While short-term tests are useful for screening and for situations where results are needed quickly, a long-term test is a better indicator of the average radon level in your structure. Per the EPA, long-term tests can also be used to confirm initial, short-term results between 4.0 pCi/L and 8.0 pCi/L. Long-term tests must remain in the structure for more than 90 days, and in some scenarios, up to 12 months.
Radon levels are known to be affected by the time of day, temperature change, and season. Radon levels generally increase in colder months. The advantage of performing a long-term test is that the testing device will generate a reading which is more likely to depict the structure’s year-round average radon level. Additionally, closed building conditions are not considered necessary.
When long-term test results indicate a radon concentration of 4.0 pCi/L or higher, the EPA recommends that the elevated radon concentration be lowered via mitigation. The EPA also recommends that radon mitigation be considered within structures which exhibit radon levels between 2.0 and 4.0 pCi/L. You may also be advised to delay a real estate transaction until the seller has successfully abated radon to a level less than 4.0 pCi/L.
Due to some states with regulations which mandate the testing and mitigation of radon, mitigation has become more prevalent in residential and commercial real estate environments over the past several years. Common radon mitigation methods, such as Sub-Slab Depressurization (SSD) are simple to implement and relatively inexpensive. When installed correctly, by a certified radon remediation professional, a mitigation system can typically reduce radon concentrations from 80% to 90%.
Radon Awareness is Growing
Over the past decade, as public awareness has rapidly grown, radon has become a contamination issue that is recognized by various states and organizations. As such, additional states will likely issue their own regulations in the future. The EPA, American Medical Association, American Lung Association, U.S. Surgeon General and the National Academy of Sciences, as well as many other health organizations, have all subscribed to the fact that radon is a national health concern that must be addressed.

• What to work on
Does each statement agree with the radon testing text above? (a) A long-term test has to stay in the structure for more than 90 days. (b) Radon levels usually drop in colder months. (c) A long-term test requires closed building conditions. Answer yes or no for each and quote the words of the text that decide it.

• Data for review
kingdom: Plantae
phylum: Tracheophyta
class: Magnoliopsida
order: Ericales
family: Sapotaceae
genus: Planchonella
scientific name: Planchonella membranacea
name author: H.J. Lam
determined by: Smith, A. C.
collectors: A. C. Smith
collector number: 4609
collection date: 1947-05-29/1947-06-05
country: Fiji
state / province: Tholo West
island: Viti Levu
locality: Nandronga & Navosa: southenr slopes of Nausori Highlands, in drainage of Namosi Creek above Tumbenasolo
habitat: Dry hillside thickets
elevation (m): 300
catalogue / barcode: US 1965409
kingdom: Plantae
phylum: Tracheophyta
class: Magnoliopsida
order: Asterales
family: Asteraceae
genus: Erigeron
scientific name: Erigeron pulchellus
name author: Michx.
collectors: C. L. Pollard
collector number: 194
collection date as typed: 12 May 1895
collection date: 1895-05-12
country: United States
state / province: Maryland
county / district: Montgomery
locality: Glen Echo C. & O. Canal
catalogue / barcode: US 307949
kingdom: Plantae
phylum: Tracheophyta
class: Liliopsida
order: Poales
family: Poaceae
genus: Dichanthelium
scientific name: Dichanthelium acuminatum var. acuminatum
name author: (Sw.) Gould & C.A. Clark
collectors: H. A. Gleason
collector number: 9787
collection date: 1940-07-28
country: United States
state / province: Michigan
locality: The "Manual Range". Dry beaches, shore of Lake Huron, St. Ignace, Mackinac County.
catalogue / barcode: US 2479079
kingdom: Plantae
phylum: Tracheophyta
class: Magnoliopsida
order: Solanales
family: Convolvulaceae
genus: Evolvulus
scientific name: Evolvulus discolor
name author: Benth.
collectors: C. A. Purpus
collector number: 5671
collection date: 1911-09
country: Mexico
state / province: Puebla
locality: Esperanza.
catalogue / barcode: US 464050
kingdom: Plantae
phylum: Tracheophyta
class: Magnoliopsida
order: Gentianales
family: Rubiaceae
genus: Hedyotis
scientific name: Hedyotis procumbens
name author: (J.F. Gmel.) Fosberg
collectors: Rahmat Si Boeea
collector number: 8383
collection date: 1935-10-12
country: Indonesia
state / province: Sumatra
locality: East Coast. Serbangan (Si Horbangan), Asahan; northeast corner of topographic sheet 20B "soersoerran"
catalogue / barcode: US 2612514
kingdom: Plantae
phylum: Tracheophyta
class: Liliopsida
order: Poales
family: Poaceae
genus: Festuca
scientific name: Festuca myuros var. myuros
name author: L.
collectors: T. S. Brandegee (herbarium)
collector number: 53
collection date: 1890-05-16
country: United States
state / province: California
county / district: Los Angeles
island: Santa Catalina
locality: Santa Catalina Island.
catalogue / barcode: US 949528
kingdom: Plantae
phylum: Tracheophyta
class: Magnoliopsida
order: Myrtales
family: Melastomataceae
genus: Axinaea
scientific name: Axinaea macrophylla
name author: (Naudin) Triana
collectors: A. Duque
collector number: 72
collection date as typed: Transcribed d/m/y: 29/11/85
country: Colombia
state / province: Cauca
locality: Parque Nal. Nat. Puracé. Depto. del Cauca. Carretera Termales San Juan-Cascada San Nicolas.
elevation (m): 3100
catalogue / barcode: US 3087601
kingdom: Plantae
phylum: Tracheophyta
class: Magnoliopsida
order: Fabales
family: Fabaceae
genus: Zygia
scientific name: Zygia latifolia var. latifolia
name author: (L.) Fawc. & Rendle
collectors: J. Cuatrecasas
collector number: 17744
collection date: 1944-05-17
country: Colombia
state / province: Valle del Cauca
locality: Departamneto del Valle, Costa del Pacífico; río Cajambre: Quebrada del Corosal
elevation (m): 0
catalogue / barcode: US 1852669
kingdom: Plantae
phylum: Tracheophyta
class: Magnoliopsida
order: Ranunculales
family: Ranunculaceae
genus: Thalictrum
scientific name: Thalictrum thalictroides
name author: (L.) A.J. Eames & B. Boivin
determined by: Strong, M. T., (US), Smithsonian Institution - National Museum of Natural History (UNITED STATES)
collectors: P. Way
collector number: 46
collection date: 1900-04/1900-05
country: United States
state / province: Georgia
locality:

• Task result
(a) Yes: "Long-term tests must remain in the structure for more than 90 days"
(b) No: "Radon levels generally increase in colder months."
(c) No: "closed building conditions are not considered necessary."